This is a syndicated post. You can find my original post on LinkedIn 2016-11-29
43% of customers believe their primary bank does not understand their needs. (Cisco, 2016)
We’ve all come home to stuffed mailboxes filled with offerings for a card we already have, or for a mortgage we don’t need. At best, people toss the mail in their bins. At worst, a steady stream of irrelevant offers will upset the bank-customer relationship permanently.
With the promises of Big Data, uninformed offerings seem surprising. But Big Data presents big problems for banks, who can be paralyzed by internal silos and dated marketing approaches.
Although accumulating new sources of customer data (i.e. geolocation or social media activity) seems like the road to customer-centricity, financial institutions know that the real solution lies in leveraging existing information-rich data assets in greater depth. When applied properly, a small number of data streams can yield greater business value at a lower cost than vast volumes of data.
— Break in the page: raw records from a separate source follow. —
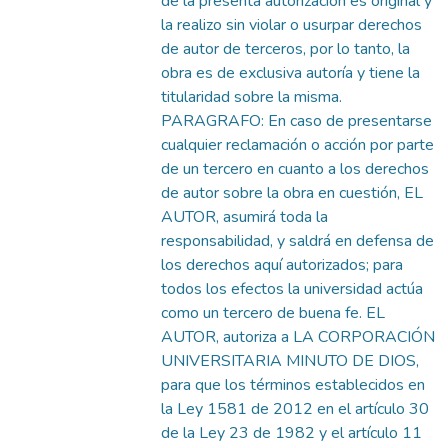
de la presenta autorización es original y
la realizo sin violar o usurpar derechos
de autor de terceros, por lo tanto, la
obra es de exclusiva autoría y tiene la
titularidad sobre la misma.
PARAGRAFO: En caso de presentarse
cualquier reclamación o acción por parte
de un tercero en cuanto a los derechos
de autor sobre la obra en cuestión, EL
AUTOR, asumirá toda la
responsabilidad, y saldrá en defensa de
los derechos aquí autorizados; para
todos los efectos la universidad actúa
como un tercero de buena fe. EL
AUTOR, autoriza a LA CORPORACIÓN
UNIVERSITARIA MINUTO DE DIOS,
para que los términos establecidos en
la Ley 1581 de 2012 en el artículo 30
de la Ley 23 de 1982 y el artículo 11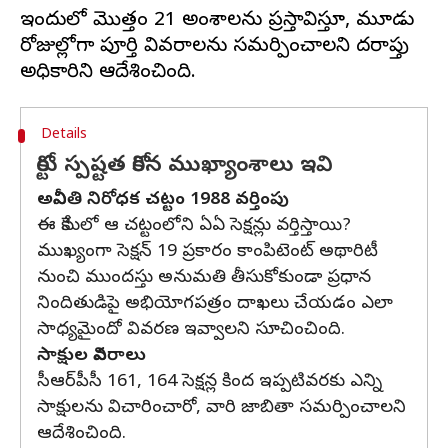
ఇందులో మొత్తం 21 అంశాలను ప్రస్తావిస్తూ, మూడు
రోజుల్లోగా పూర్తి వివరాలను సమర్పించాలని దర్యాప్తు
Details
కోర్టు స్పష్టత కోరిన ముఖ్యాంశాలు ఇవి
అవినీతి నిరోధక చట్టం 1988 వర్తింపు
ఈ కేసులో ఆ చట్టంలోని ఏఏ సెక్షన్లు వర్తిస్తాయి?
ముఖ్యంగా సెక్షన్‌ 19 ప్రకారం కాంపిటెంట్‌ అథారిటీ
నుంచి ముందస్తు అనుమతి తీసుకోకుండా ప్రధాన
నిందితుడిపై అభియోగపత్రం దాఖలు చేయడం ఎలా
సాధ్యమైందో వివరణ ఇవ్వాలని సూచించింది.
సాక్షుల వివరాలు
సీఆర్‌పీసీ 161, 164 సెక్షన్ల కింద ఇప్పటివరకు ఎన్ని
సాక్షులను విచారించారో, వారి జాబితా సమర్పించాలని
ఆదేశించింది.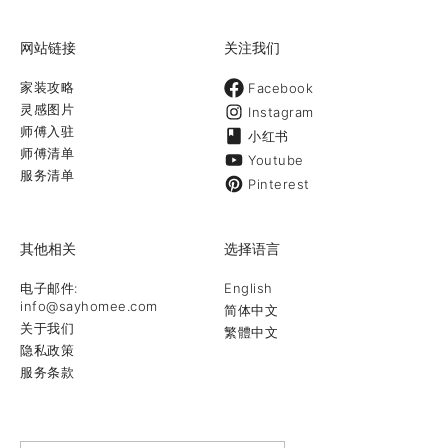
网站链接
关注我们
家装攻略
Facebook
灵感图片
Instagram
师傅入驻
小红书
师傅清单
Youtube
服务清单
Pinterest
其他相关
选择语言
电子邮件:
English
info@sayhomee.com
简体中文
关于我们
繁體中文
隐私政策
服务条款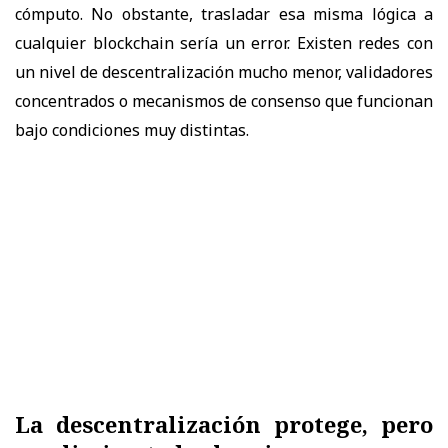
cómputo. No obstante, trasladar esa misma lógica a
cualquier blockchain sería un error. Existen redes con
un nivel de descentralización mucho menor, validadores
concentrados o mecanismos de consenso que funcionan
bajo condiciones muy distintas.
La descentralización protege, pero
The challenge for banks is prioritizing these data assets.
In the case of personalized banking, zeroing in on purchase data would drive significant business value, as well as customer value, at a much lower cost. To do this, all banks need is access to customers’ digital receipts.
Get to know your customer by diving deeper into purchase data
Each purchase produces a goldmine of information. Historically, banks have only been privy to “Level 1” purchase data. These data points – total amount, date, and merchant name, paint a vague and often misleading representation of a person. To really know a customer and contextualize offerings, banks need to know what their customers buy down to the item-level, or “Level 3″ data.
Take Jim and Mary, for example. They both spent $900 at Costco using their bank-issued credit card. Right now, this is the only information the bank has about both Jim and Mary’s Costco trips:
Upon closer inspection, it is revealed that Jim has spent $900 on nursery furniture, baby care and groceries, which is far more revealing about Jim than simply knowing he spent $900 at Costco.
Visibility into item-level receipt data means that banks can target Jim with products and incentives to support him as his financial needs evolve, such as a card with cash-back benefits for groceries and household goods, or perhaps a 529 Savings Plan for his newborn.
On the other hand, Mary’s seemingly “similar” $900 Costco receipt paints a very different picture. Her purchases suggest she is furnishing an office, that she travels, and that she owns a car.
Mary is more likely to accept an offer to upgrade to a business banking account, or perhaps a card with flight rewards or rebates for gas.
Targeting offers based on item-level data improves the effectiveness of marketing campaigns, increases product holdings per customer and encourages card usage.
Predictive analytics will drive financial leadership
Knowing exactly what customers are buying over time means that banks can identify patterns about how their customers spend categorically. These patterns are indicative of more than just a person’s financial health – they’re clues to how a customer is changing and what their financial needs may be in the near future. In other words, it provides an opportunity for banks to position themselves to be there for their customers long-term. This is the power of predictive analytics.
The patterns that emerge from item-level data allow banks to better understand their customers, predict their behaviour and generate actionable insights. The result? Optimized marketing budgets and bottom-line growth. Banks – it’s time to adopt digital receipts as part of your mobile offerings.